Leserbrief: Zuhören reicht nicht

Leserbriefe / 08.06.2026 • 13:45 Uhr
Leserbrief: Zuhören reicht nicht

Zum Bericht “Lehrerin klagt: Immer mehr Eltern drohen mit Anwälten”

Mit Interesse habe ich den Bericht über die Lehrerin Carina Eberhard gelesen. Noch interessanter waren allerdings die Kommentare darunter. Dort wurde wieder einmal erklärt, warum Lehrerinnen und Lehrer selbst schuld an ihren Problemen seien, ohnehin zu wenig arbeiten und beneidenswert lange Ferien haben. Nach über vier Jahrzehnten im Schuldienst und einem Jahr in Pension erlaube ich mir die Bemerkung: Die Realität sieht anders aus. Wer den Lehrberuf auf Unterricht und Ferien reduziert, kennt Schule meist nur aus der eigenen, oft Jahrzehnte zurückliegenden Schülerperspektive. Was deutlich zugenommen hat, sind Verhaltensauffälligkeiten, administrative Aufgaben, Konflikte mit Eltern und die Erwartung, dass Schule immer mehr gesellschaftliche Probleme lösen soll. Besonders nachdenklich stimmt mich der kürzlich in der “Presse” geschilderte Fall eines Wiener Lehrers. Wer Missstände öffentlich anspricht, soll sich künftig offenbar nur mehr nach Absprache mit der Bildungsdirektion äußern dürfen. Das wirft Fragen auf. Carina Eberhard hat Mut bewiesen. Sie spricht aus, was viele Kolleginnen und Kollegen seit Jahren erleben. Von der Bildungsdirektion wünsche ich mir, dass sie den Erfahrungen der Lehrkräfte nicht nur zuhört, sondern handelt. Die Probleme sind längst bekannt – sie sollten nicht verwaltet, sondern gelöst werden.

### DATENSÄTZE
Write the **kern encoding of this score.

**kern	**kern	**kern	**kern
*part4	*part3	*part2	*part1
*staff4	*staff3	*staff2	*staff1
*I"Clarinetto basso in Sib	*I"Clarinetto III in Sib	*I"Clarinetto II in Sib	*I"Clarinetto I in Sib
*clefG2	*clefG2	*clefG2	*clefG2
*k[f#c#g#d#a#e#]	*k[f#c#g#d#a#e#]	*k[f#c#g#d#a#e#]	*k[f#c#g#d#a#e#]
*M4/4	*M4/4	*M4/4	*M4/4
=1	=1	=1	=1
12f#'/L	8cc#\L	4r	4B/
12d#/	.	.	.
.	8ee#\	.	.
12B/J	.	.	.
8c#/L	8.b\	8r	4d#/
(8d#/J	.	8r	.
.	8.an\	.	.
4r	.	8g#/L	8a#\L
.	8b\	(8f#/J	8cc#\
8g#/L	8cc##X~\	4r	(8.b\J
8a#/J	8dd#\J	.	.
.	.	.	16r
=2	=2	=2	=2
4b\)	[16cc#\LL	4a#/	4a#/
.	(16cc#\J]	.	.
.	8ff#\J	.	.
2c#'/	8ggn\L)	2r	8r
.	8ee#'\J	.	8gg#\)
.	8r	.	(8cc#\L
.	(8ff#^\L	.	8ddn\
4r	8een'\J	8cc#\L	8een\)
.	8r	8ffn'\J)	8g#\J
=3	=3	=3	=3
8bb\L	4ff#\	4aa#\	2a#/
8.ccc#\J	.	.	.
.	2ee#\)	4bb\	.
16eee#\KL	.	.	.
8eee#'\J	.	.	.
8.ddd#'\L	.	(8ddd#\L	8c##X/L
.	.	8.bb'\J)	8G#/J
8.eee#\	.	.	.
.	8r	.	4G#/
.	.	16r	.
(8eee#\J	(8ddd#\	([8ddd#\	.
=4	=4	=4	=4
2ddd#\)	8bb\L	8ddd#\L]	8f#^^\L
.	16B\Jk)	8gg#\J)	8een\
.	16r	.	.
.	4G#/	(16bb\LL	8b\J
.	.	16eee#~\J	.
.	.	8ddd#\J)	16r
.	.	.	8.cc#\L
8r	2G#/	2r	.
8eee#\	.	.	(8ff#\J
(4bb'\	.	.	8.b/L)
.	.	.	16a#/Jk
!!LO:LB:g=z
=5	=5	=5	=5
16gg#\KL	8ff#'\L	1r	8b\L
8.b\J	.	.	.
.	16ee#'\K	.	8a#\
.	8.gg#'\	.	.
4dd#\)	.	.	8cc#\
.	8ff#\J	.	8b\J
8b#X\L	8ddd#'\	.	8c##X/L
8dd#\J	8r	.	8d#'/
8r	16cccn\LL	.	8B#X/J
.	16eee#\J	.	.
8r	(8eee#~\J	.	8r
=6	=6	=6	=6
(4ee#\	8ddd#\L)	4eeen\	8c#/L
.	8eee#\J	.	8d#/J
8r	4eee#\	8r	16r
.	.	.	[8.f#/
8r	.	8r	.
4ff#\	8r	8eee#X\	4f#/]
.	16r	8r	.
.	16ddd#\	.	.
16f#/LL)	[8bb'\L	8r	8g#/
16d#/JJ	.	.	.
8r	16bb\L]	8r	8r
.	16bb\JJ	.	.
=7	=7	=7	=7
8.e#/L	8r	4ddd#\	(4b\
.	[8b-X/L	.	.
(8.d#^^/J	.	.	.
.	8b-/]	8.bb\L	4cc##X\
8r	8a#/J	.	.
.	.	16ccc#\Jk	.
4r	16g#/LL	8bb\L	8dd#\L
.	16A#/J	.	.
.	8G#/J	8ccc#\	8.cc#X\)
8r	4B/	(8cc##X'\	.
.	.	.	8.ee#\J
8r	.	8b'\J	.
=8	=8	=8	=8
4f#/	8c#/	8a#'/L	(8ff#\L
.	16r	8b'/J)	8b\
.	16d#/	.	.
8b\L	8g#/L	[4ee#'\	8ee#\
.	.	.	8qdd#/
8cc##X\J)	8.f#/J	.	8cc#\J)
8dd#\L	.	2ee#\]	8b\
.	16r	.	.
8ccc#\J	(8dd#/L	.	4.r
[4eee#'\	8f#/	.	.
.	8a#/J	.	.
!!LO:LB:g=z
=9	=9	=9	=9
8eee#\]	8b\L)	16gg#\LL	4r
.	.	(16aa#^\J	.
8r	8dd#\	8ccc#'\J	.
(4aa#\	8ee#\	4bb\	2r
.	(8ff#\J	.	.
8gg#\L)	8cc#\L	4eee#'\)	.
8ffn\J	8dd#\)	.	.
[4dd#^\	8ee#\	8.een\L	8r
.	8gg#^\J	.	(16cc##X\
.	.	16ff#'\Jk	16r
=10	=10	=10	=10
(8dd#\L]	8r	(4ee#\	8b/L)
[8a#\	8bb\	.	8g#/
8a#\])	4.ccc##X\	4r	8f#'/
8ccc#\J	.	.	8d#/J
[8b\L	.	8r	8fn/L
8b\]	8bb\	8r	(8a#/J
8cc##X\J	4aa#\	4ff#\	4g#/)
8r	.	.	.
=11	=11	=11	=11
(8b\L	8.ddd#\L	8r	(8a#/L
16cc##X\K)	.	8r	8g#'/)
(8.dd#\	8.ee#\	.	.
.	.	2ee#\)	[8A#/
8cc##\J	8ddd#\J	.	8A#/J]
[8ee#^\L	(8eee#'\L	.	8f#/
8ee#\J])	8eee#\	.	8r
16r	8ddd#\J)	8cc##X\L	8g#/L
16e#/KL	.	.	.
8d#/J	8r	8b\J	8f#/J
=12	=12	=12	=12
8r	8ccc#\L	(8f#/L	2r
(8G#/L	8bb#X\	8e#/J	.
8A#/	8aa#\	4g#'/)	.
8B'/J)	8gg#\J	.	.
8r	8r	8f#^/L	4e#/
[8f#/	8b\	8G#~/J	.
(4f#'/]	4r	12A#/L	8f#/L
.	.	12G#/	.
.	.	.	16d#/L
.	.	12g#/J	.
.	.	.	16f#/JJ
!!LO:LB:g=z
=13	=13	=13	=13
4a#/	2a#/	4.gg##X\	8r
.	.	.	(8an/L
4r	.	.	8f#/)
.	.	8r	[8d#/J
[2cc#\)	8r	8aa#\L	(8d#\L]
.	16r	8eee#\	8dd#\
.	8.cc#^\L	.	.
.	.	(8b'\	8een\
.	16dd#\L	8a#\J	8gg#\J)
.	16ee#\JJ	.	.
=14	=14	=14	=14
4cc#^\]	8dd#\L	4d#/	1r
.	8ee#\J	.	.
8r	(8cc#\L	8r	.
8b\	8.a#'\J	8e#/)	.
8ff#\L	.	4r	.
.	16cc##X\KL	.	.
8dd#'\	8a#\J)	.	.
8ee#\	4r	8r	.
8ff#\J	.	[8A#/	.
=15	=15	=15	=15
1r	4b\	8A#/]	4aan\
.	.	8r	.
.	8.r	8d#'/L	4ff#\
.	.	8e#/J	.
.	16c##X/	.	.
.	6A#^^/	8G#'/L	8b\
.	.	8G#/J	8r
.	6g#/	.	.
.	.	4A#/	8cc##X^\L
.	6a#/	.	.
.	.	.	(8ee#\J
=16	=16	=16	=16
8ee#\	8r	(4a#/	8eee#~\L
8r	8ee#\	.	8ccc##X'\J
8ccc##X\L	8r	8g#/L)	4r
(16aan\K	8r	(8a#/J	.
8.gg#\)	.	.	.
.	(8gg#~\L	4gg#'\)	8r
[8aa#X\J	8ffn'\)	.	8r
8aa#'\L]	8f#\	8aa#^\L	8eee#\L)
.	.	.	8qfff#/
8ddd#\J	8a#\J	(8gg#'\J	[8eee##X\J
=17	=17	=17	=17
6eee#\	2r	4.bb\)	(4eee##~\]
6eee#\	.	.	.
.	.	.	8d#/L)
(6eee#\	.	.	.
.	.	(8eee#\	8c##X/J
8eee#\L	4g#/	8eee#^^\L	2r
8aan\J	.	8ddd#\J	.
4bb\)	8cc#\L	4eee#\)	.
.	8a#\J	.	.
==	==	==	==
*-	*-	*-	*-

### ZIEL DER AUFGABE
Prüfe, ob die folgenden drei Aussagen mit dem Leserbrief übereinstimmen, und antworte jeweils mit Ja oder Nein samt den entscheidenden Worten aus dem Leserbrief im genauen Wortlaut.
1. Die verfassende Person war mehr als vierzig Jahre im Schuldienst tätig.
2. Im Leserbrief wird den Kommentaren unter dem Bericht zugestimmt.
3. Der Fall eines Wiener Lehrers wurde in der „Presse“ geschildert.

### LÖSUNG FOLGT
1. Ja: »Nach über vier Jahrzehnten im Schuldienst und einem Jahr in Pension«
2. Nein: »Die Realität sieht anders aus.«
3. Ja: »der kürzlich in der “Presse” geschilderte Fall eines Wiener Lehrers«